* _JOB ITEM_:
Leaving out the pictures, write the following records exactly as they read.

Page images and extracted text
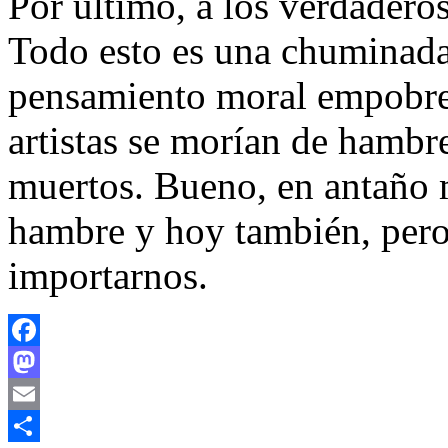
Por último, a los verdaderos
Todo esto es una chuminada 
pensamiento moral empobre
artistas se morían de hambr
muertos. Bueno, en antaño 
hambre y hoy también, pero
importarnos.
Facebook
Mastodon
Email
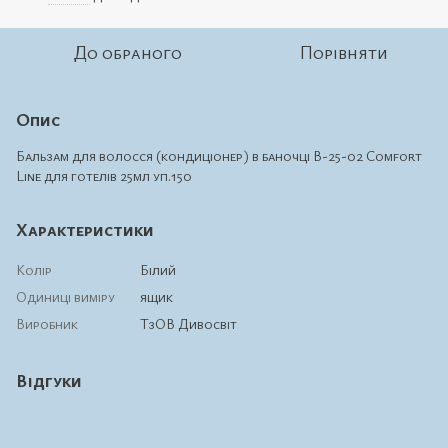
До обраного
Порівняти
Опис
Бальзам для волосся (кондиціонер) в баночці В-25-02 Comfort
Line для готелів 25мл уп.150
Характеристики
Колір
Білий
Одиниці виміру
ящик
Виробник
ТзОВ Дивосвіт
Відгуки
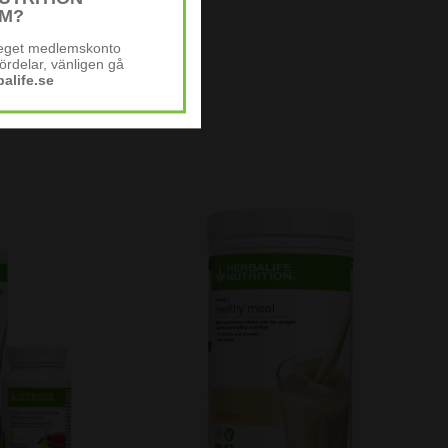
M?
t eget medlemskonto
ördelar, vänligen gå
alife.se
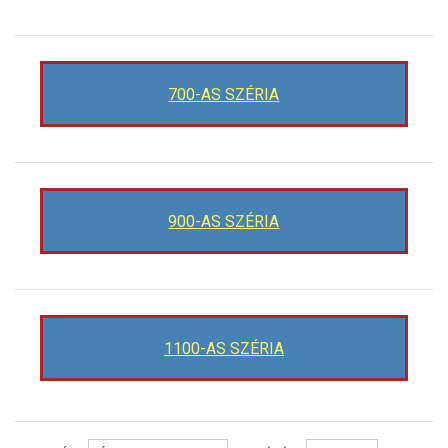
700-AS SZÉRIA
900-AS SZÉRIA
1100-AS SZÉRIA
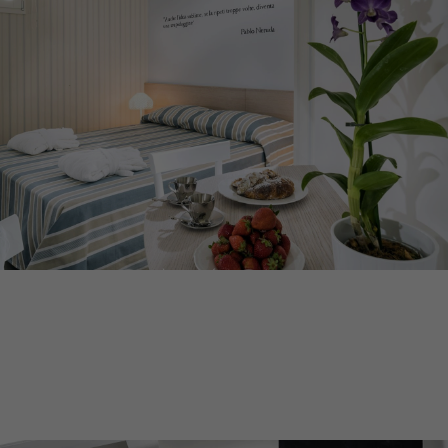
DUOMO
SUITES & SPA
DESIGN HOTEL CATANIA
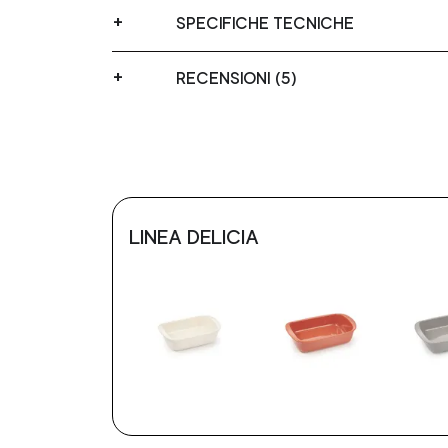
SPECIFICHE TECNICHE
RECENSIONI (5)
LINEA DELICIA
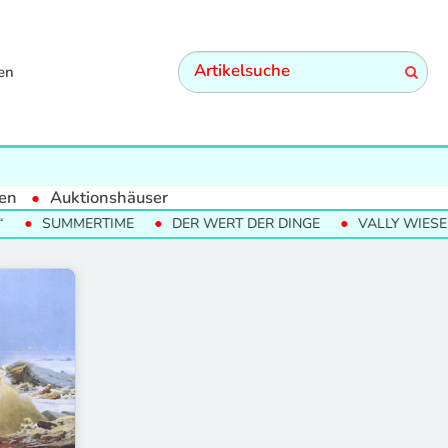
en
en
Auktionshäuser
SUMMERTIME
DER WERT DER DINGE
VALLY WIESELTH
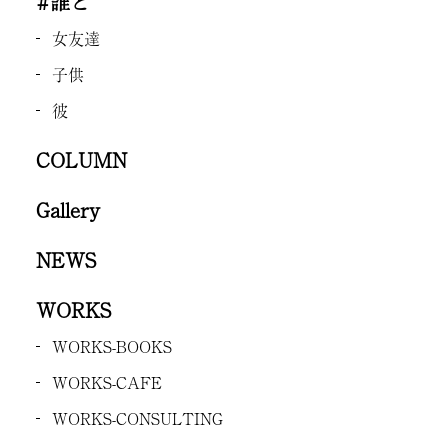
#誰と
女友達
子供
彼
COLUMN
Gallery
NEWS
WORKS
WORKS-BOOKS
WORKS-CAFE
WORKS-CONSULTING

* _RESULT_:
Por último, a los verdaderos
Todo esto es una chuminada 
pensamiento moral empobre
artistas se morían de hambr
muertos. Bueno, en antaño 
hambre y hoy también, pero
importarnos.
Facebook
Mastodon
Email
До обраного
Порівняти
Опис
Бальзам для волосся (кондиціонер) в баночці В-25-02 Comfort
Line для готелів 25мл уп.150
Характеристики
Колір
Білий
Одиниці виміру
ящик
Виробник
ТзОВ Дивосвіт
Відгуки
M?
t eget medlemskonto
ördelar, vänligen gå
alife.se
700-AS SZÉRIA
900-AS SZÉRIA
1100-AS SZÉRIA
DUOMO
SUITES & SPA
DESIGN HOTEL CATANIA
SPECIFICHE TECNICHE
RECENSIONI (5)
LINEA DELICIA
en
en
Auktionshäuser
SUMMERTIME
DER WERT DER DINGE
VALLY WIESELTH
#誰と
女友達
子供
彼
COLUMN
Gallery
NEWS
WORKS
WORKS-BOOKS
WORKS-CAFE
WORKS-CONSULTING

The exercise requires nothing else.